With the use of high doses in PCP therapy, severe hypersensitivity reactions were observed, which required discontinuation of the drug. If signs of bone marrow suppression appear, the patient should be prescribed corrections for calcium folate deficiency (5-10 mg / day).

Severe hypersensitivity reactions have been observed in PCP patients who were re-prescribed trimethoprim and sulfamethoxazole after a few days’ interval.

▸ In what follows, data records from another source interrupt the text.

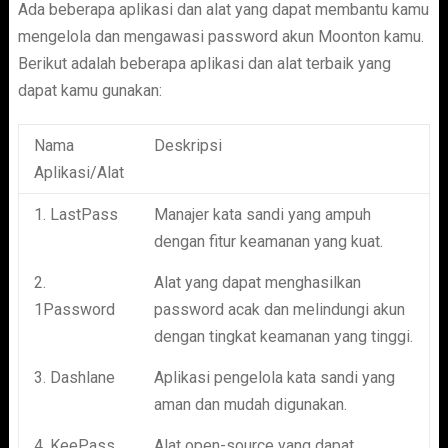
Ada beberapa aplikasi dan alat yang dapat membantu kamu
mengelola dan mengawasi password akun Moonton kamu.
Berikut adalah beberapa aplikasi dan alat terbaik yang
dapat kamu gunakan:
Nama
Deskripsi
Aplikasi/Alat
1. LastPass
Manajer kata sandi yang ampuh
dengan fitur keamanan yang kuat.
2.
Alat yang dapat menghasilkan
1Password
password acak dan melindungi akun
dengan tingkat keamanan yang tinggi.
3. Dashlane
Aplikasi pengelola kata sandi yang
aman dan mudah digunakan.
4. KeePass
Alat open-source yang dapat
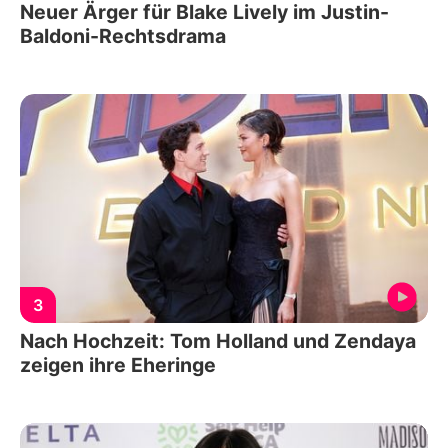
Neuer Ärger für Blake Lively im Justin-
Baldoni-Rechtsdrama
3
Nach Hochzeit: Tom Holland und Zendaya
zeigen ihre Eheringe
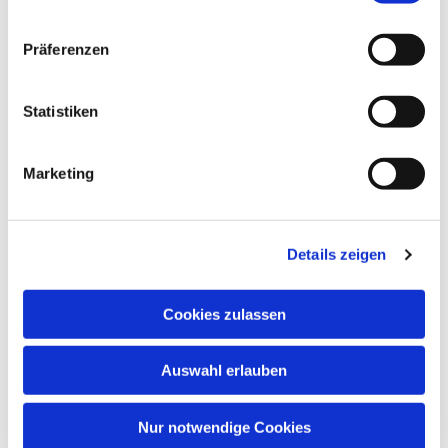
Präferenzen
Statistiken
Marketing
Details zeigen
Cookies zulassen
Auswahl erlauben
Nur notwendige Cookies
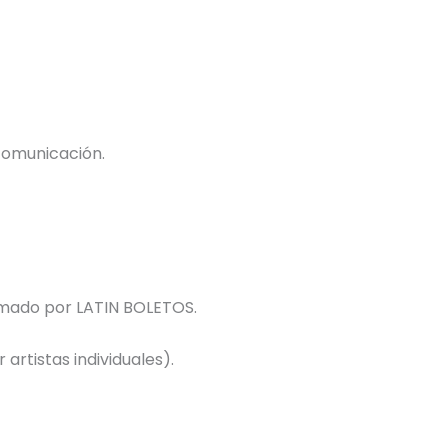
comunicación.
formado por LATIN BOLETOS.
 artistas individuales).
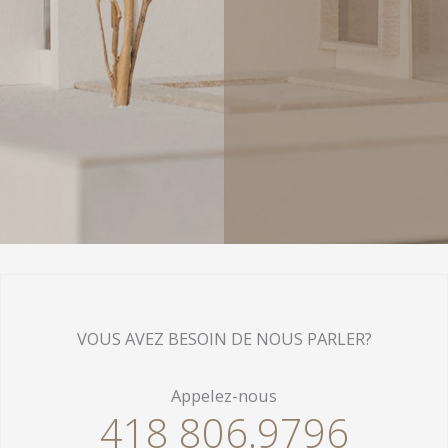
Vous avez besoin d'information supplémentaire,
contactez La Voie, il nous fera plaisir de vous
répondre rapidement!
VOUS AVEZ BESOIN DE NOUS PARLER?
Appelez-nous
418 806.9796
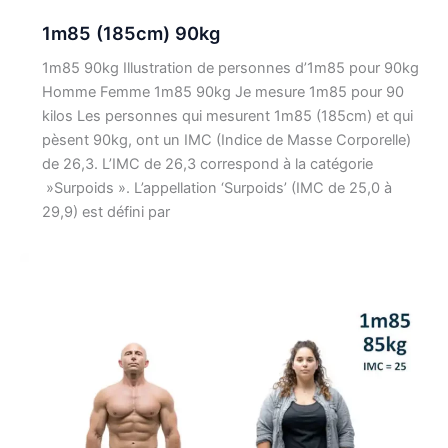
1m85 (185cm) 90kg
1m85 90kg Illustration de personnes d’1m85 pour 90kg
Homme Femme 1m85 90kg Je mesure 1m85 pour 90
kilos Les personnes qui mesurent 1m85 (185cm) et qui
pèsent 90kg, ont un IMC (Indice de Masse Corporelle)
de 26,3. L’IMC de 26,3 correspond à la catégorie
»Surpoids ». L’appellation ‘Surpoids’ (IMC de 25,0 à
29,9) est défini par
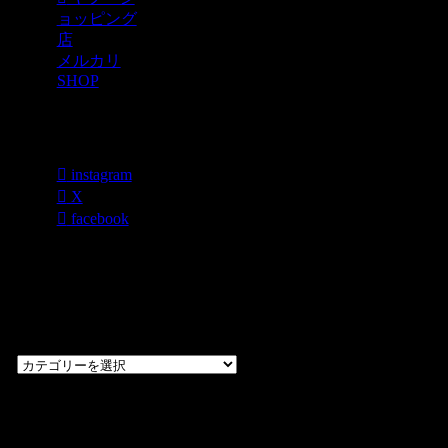
ョッピング
店
メルカリ
SHOP
各種SNS
instagram
X
facebook
過去のブログ
カテゴリー一
覧
過
去
の
CHOPPERS
ブ
奈良県橿原市内膳
ロ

Rhabdomyolysis has been observed in HIV-positive patients taking trimoxazole prophylactically or for the treatment of PCP.

Expiry date. 3 years.

Storage conditions .

Store in original packaging at a temperature not exceeding 25 ° C.Keep out of the reach of children.

After opening, store the bottle tightly closed for 8 months.

Do not use after the expiration date.

Packaging.

80 ml dark glass vials with a polyethylene cap, screwed.

1 bottle with a dispenser (measured with divisions) in a cardboard box.

Vacation category.

By prescription.

Manufacturer.

Medana Pharma Joint Stock Company /

Medana Pharma Spolka Akcyjna.

Manufacturer’s location and address of the place of business.

st. Polish Military Organization 57, 98-200 Sieradz, Poland /

57, Polskiej Organizacji Wojskowej Str.